• [Work to complete]
Search the records for the string "down" and copy every line where it turns up.

*** Data to process Section Begins ***

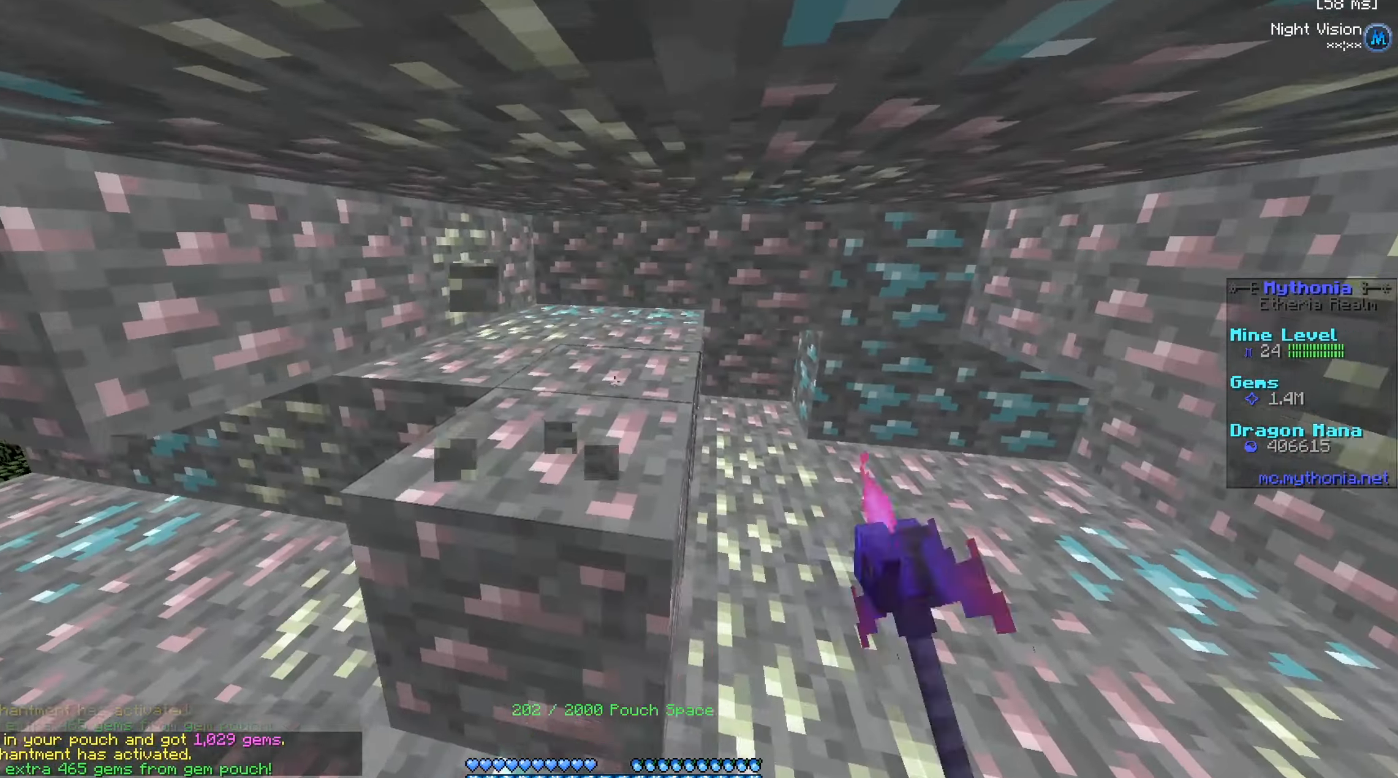
{"keys": ["d", "w"], "mouse": ["left"], "events": [[384, "d", "down"], [484, "a", "up"]]}
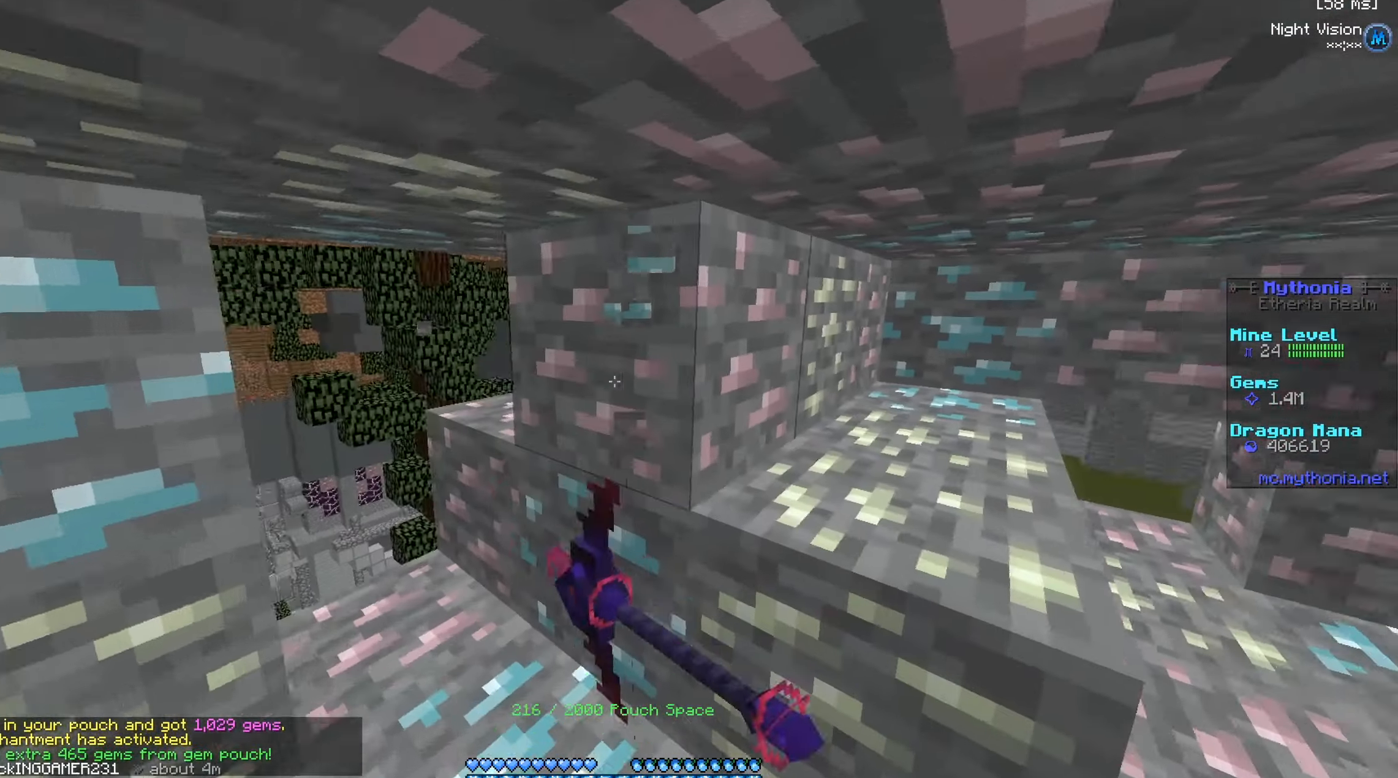
{"keys": ["d"], "mouse": ["left"], "events": [[167, "w", "up"]]}
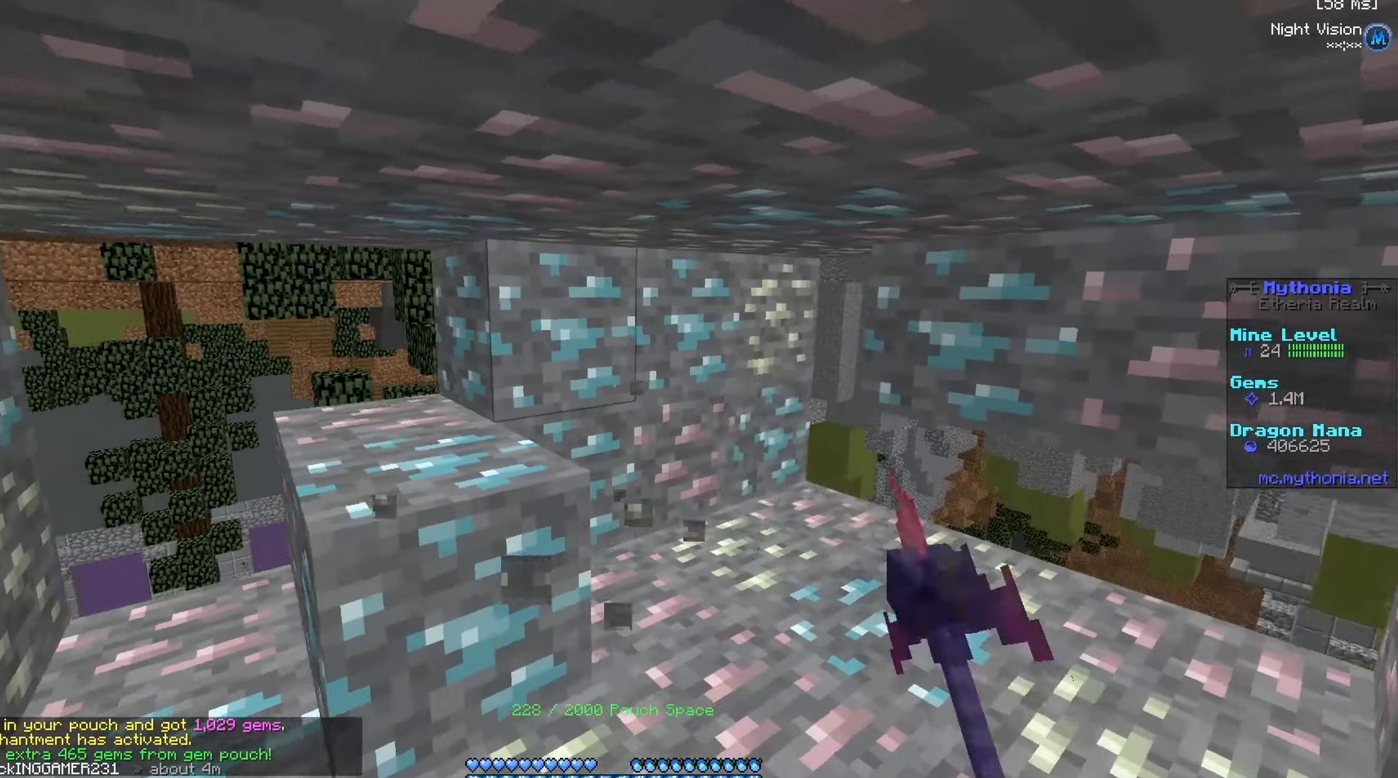
{"keys": [], "mouse": ["left"], "events": [[34, "w", "down"], [284, "d", "up"], [484, "w", "up"]]}
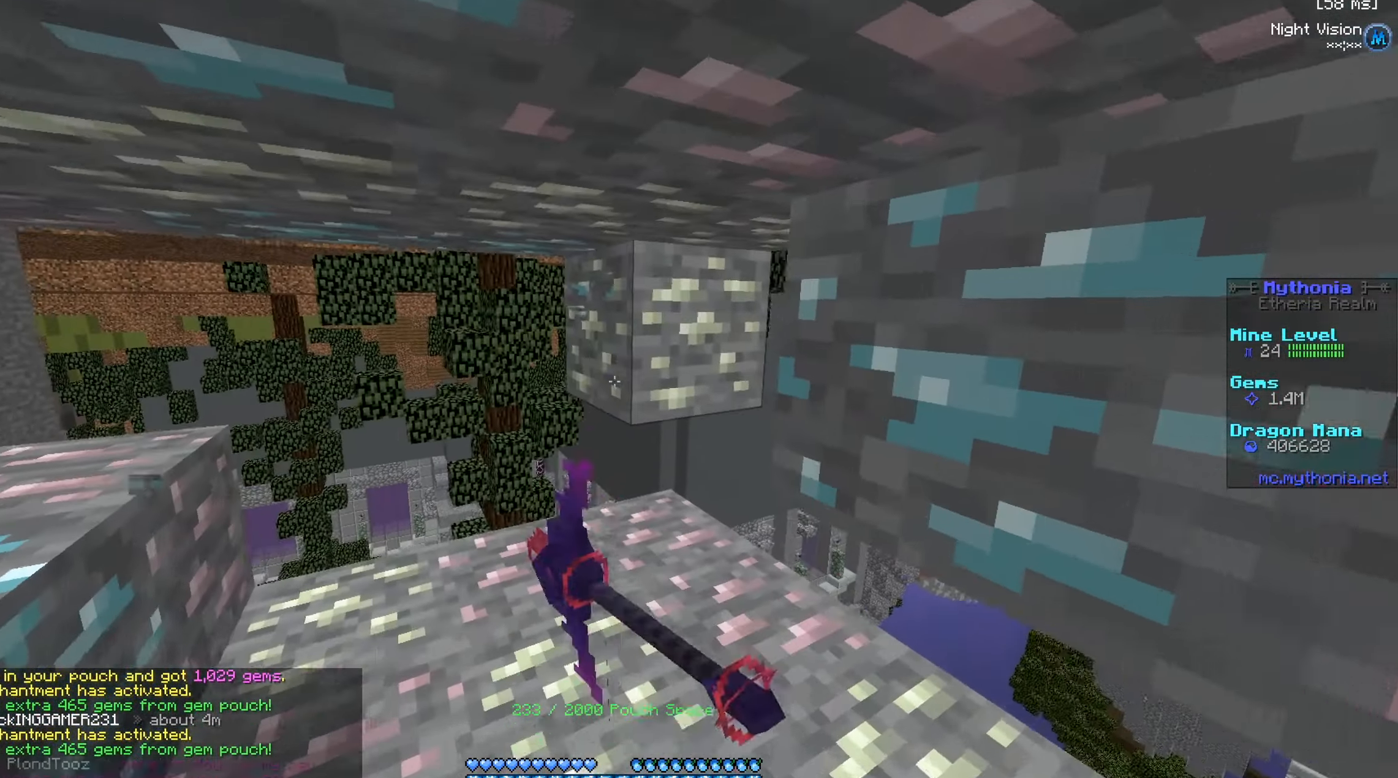
{"keys": ["w"], "mouse": [], "events": [[33, "mouse_left", "up"], [183, "w", "down"]]}
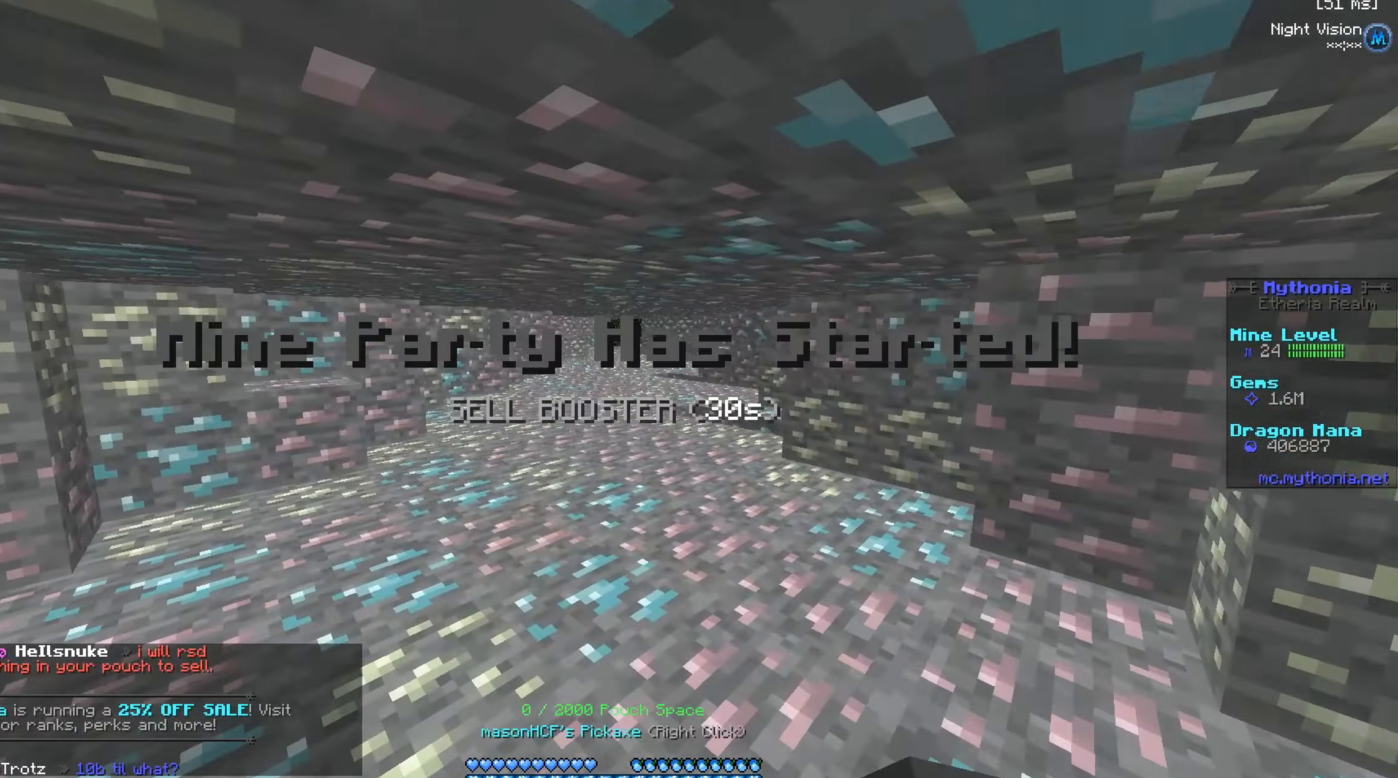
{"keys": ["w"], "mouse": [], "events": []}
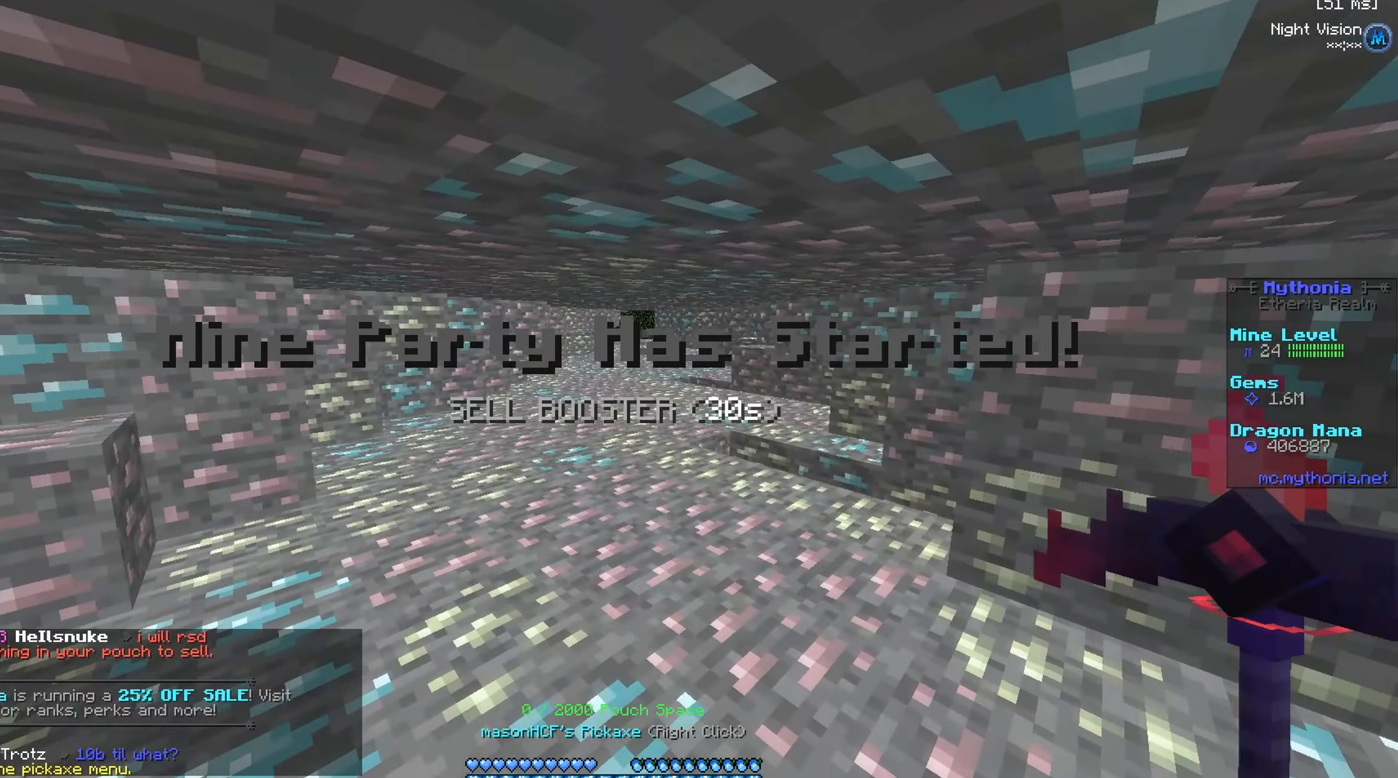
{"keys": [], "mouse": [], "events": [[217, "a", "down"], [384, "a", "up"], [500, "w", "up"]]}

*** Data to process Section Ends ***

• [Task output]
{"keys": ["d", "w"], "mouse": ["left"], "events": [[384, "d", "down"], [484, "a", "up"]]}
{"keys": [], "mouse": ["left"], "events": [[34, "w", "down"], [284, "d", "up"], [484, "w", "up"]]}
{"keys": ["w"], "mouse": [], "events": [[33, "mouse_left", "up"], [183, "w", "down"]]}
{"keys": [], "mouse": [], "events": [[217, "a", "down"], [384, "a", "up"], [500, "w", "up"]]}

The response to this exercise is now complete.